Selahattin Demirtaş Bey hakkında Avrupa İnsan Hakları Mahkemesinin vermiş olduğu kararın yerine getirilmemişliği, Türkiye’nin devlet yapısının tamamen Erdoğan’laştığının bir diğer-yeni kanıtıdır.
Türkiye, Avrupa Birliği Konseyine üyedir. Avrupa Gümrük birliğine üyedir. Aynı şekilde Türkiye, Avrupa Birliği İnsan Hakları anlaşmaları adına görev yapmış olan Mahkemeye üyedir. Avrupa Birliği’nin İnsan Hakları Mahkemesinde Türkiye adına görev yapan hakim vardır.
Sayın Demirtaş hakkında verilmiş olan mahkeme kararında Türkiye Hakiminin imzası da var. Bay Erdoğan, Selahattin bey ile şahsi bir sorunu vardır. Demirtaş, partisinin Meclis grup toplantısında üç kez Erdoğan için “Seni Başkan yapmayacağız” diye bağırmıştı. Selahattin bey için, öyle bir adım atması stratejik açıdan doğru muydu, yanlış mıydı, bu ayrı bir tartışma konusudur. Ancak bay Demirtaş’ın o söyleminden ötürü bay Erdoğan, kendisine özel kin duyuyor. Bu özel kin nedeniyle Selahattin bey hapistir. Yoksa herhangi bir suç işlememiştir. Avrupa Birliği İnsan Hakları Mahkemesinin kararı da suçlamaların hukuki boyutuna ve delillere bakılarak verilmiştir.

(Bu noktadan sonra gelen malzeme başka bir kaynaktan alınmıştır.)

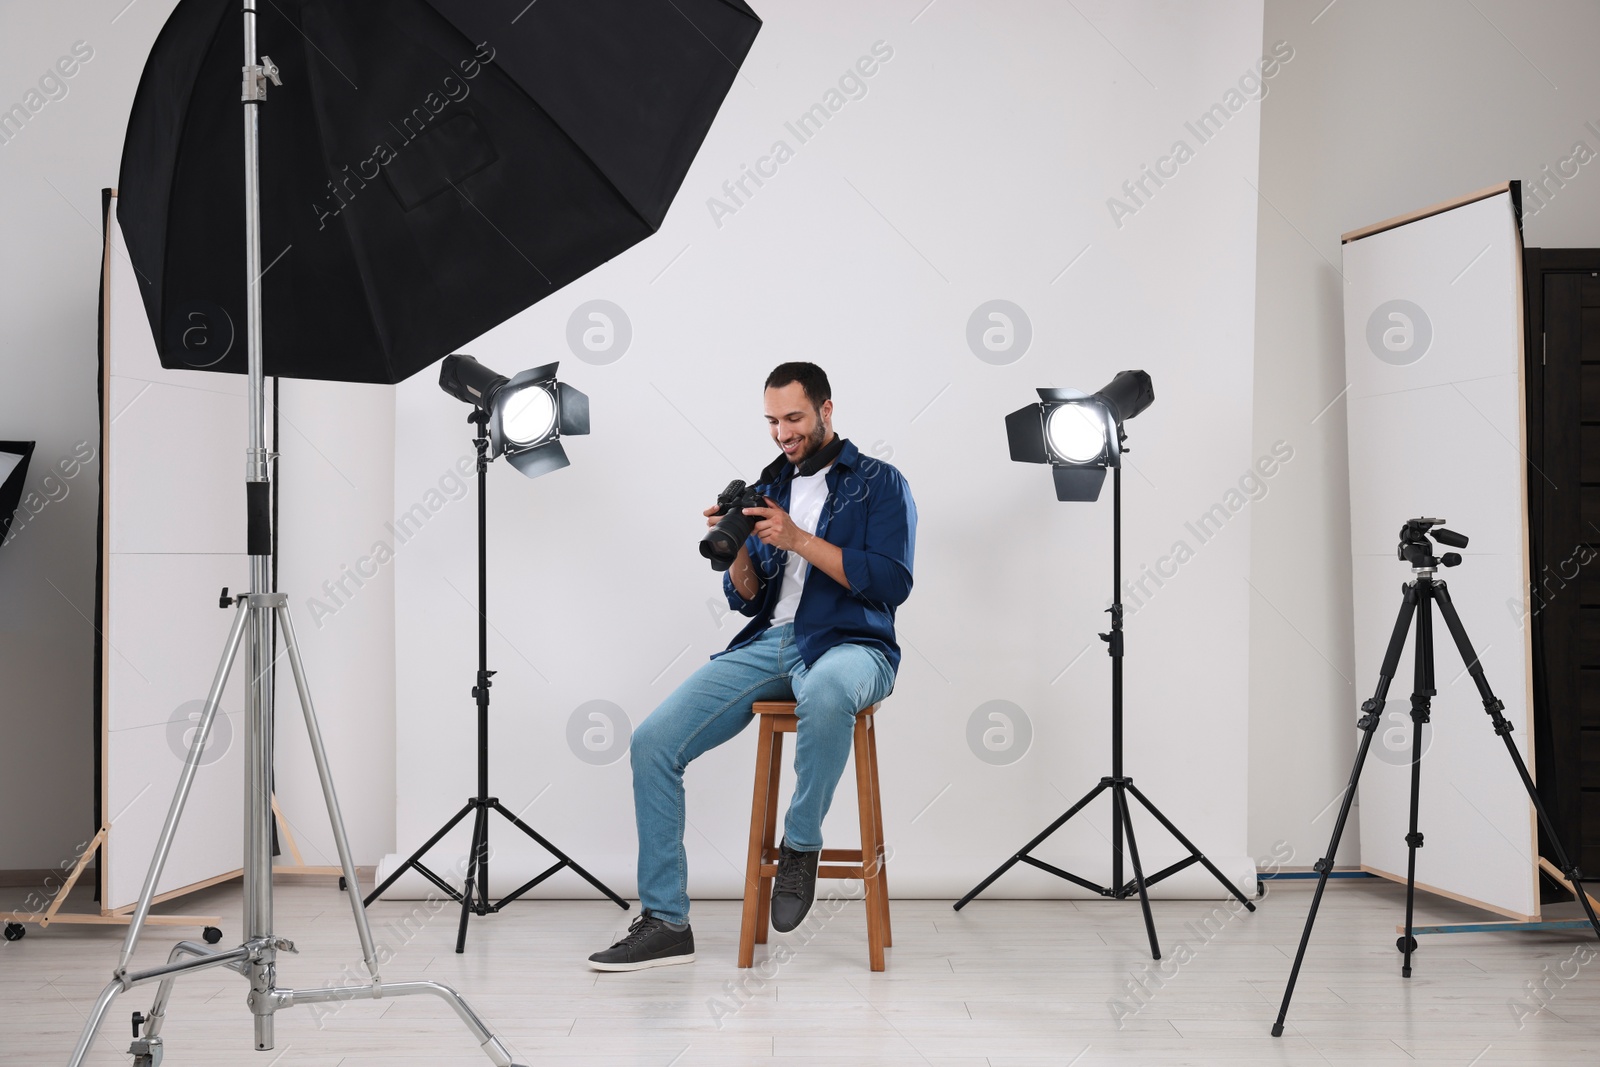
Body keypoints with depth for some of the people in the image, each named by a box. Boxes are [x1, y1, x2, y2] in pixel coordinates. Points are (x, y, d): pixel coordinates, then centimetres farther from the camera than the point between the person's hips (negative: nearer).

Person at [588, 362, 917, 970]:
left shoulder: (878, 483, 6)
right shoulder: (769, 487, 21)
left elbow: (892, 583, -8)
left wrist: (800, 541, -13)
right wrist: (741, 551, -3)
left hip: (849, 644, -5)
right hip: (767, 643, 5)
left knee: (824, 690, -44)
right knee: (653, 742, -14)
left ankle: (801, 845, -19)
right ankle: (665, 921, -7)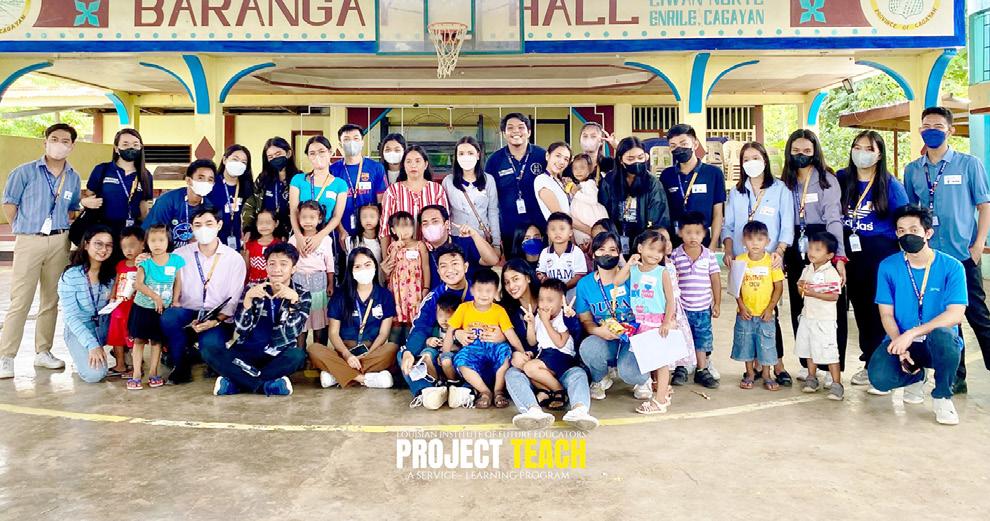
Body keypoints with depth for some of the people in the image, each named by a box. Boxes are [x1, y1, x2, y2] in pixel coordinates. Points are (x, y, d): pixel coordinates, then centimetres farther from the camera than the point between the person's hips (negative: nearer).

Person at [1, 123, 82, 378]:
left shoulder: (73, 178, 9)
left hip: (60, 242, 4)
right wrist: (24, 230, 1)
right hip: (29, 241, -4)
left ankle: (43, 352, 18)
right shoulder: (25, 172, -3)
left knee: (52, 300, 8)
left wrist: (62, 231, 6)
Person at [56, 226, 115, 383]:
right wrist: (92, 345, -25)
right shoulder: (70, 276, -14)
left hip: (106, 327, 3)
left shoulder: (112, 273, -1)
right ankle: (83, 355, 8)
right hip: (80, 330, -3)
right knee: (94, 374, -25)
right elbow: (71, 317, -16)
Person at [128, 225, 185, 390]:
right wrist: (155, 296, -26)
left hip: (162, 309, 1)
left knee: (157, 340, 10)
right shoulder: (145, 262, -11)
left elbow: (178, 282, 2)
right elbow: (138, 284, -19)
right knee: (139, 340, 3)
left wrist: (175, 301, -5)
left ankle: (153, 373, 18)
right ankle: (136, 374, 7)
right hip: (143, 307, -1)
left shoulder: (175, 260, -6)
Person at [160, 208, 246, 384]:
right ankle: (181, 365, -6)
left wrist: (216, 321, -17)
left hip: (219, 320, -2)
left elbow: (234, 302, -2)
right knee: (169, 316, -31)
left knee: (209, 343, -33)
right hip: (187, 316, 2)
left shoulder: (235, 259, 2)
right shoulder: (180, 255, 7)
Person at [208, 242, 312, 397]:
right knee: (208, 350, -23)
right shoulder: (253, 289, 2)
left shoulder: (302, 294, -1)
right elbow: (241, 329, -8)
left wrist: (294, 299, -26)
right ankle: (268, 385, -28)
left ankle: (234, 383, -24)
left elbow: (293, 332, -14)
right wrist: (248, 298, -22)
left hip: (278, 357, -2)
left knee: (297, 355, -35)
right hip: (247, 352, 2)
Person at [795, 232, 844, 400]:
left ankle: (836, 384, 1)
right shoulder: (807, 269, 8)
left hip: (824, 320, -7)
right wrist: (801, 287, -7)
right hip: (807, 316, 7)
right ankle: (811, 379, 28)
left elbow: (834, 296, -20)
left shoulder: (831, 273, -14)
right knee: (809, 349, 16)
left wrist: (813, 293, -26)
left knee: (828, 351, -6)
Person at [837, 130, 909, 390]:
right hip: (851, 253, 4)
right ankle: (869, 363, 23)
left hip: (881, 254, -3)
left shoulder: (890, 184, -4)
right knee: (860, 308, 10)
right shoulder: (841, 179, 4)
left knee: (880, 309, -2)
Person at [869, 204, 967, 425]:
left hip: (940, 343, -2)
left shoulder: (952, 267, -8)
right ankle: (915, 377, 14)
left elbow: (955, 315, -16)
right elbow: (886, 314, -2)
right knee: (879, 378, -27)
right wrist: (900, 345, -20)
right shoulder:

Kararın verildiğinin duyulmasıyla bay Erdoğan “o karar bizi bağlamaz” diyerek haddini aştı. Görevini suistimal etti. Hemen peşinden de Türkiye’nin Bakanları, Parlamenterleri ve siyasi partileri, efendilerinin emrini koro halinde tekrarladılar. Bu çirkinliğe taraf olmak, alkışlamak veya sessiz kalmak köleliği kabul etmektir. Dikta rejimini kabul etmektir.
Demek oluyor ki, Türkiye devletinin ve kendilerini Kurd olarak kabul edenlerin çıkmazları, sıkıntıları Kurd Halkına yapılıyor olan zulüm ile sınırlı değildir. Demektir ki, Türkiye devleti, devlet olmaktan çıkmış, Erdoğan Türkiye’si olmuştur.
Türkiye devleti ve Türklük adına Kurd Halkına konuşma, nefes alma ve kendi vatan topraklarında insan gibi yaşama hakkı tanınmayacak.
Bu gerçeklere rağmen Selahattin beyin kendisi, kurucusu olduğu HDP ve dayandıkları misyonu hep birlikte siyasi stratejilerini Kurdistan davası için Kurdistan’lıların beklentilerine yanıt olacak çerçevede değiştirmeleri gerekmiyor mu? Bağımsızlığa yoğunlaşmak zorunlu değil mi?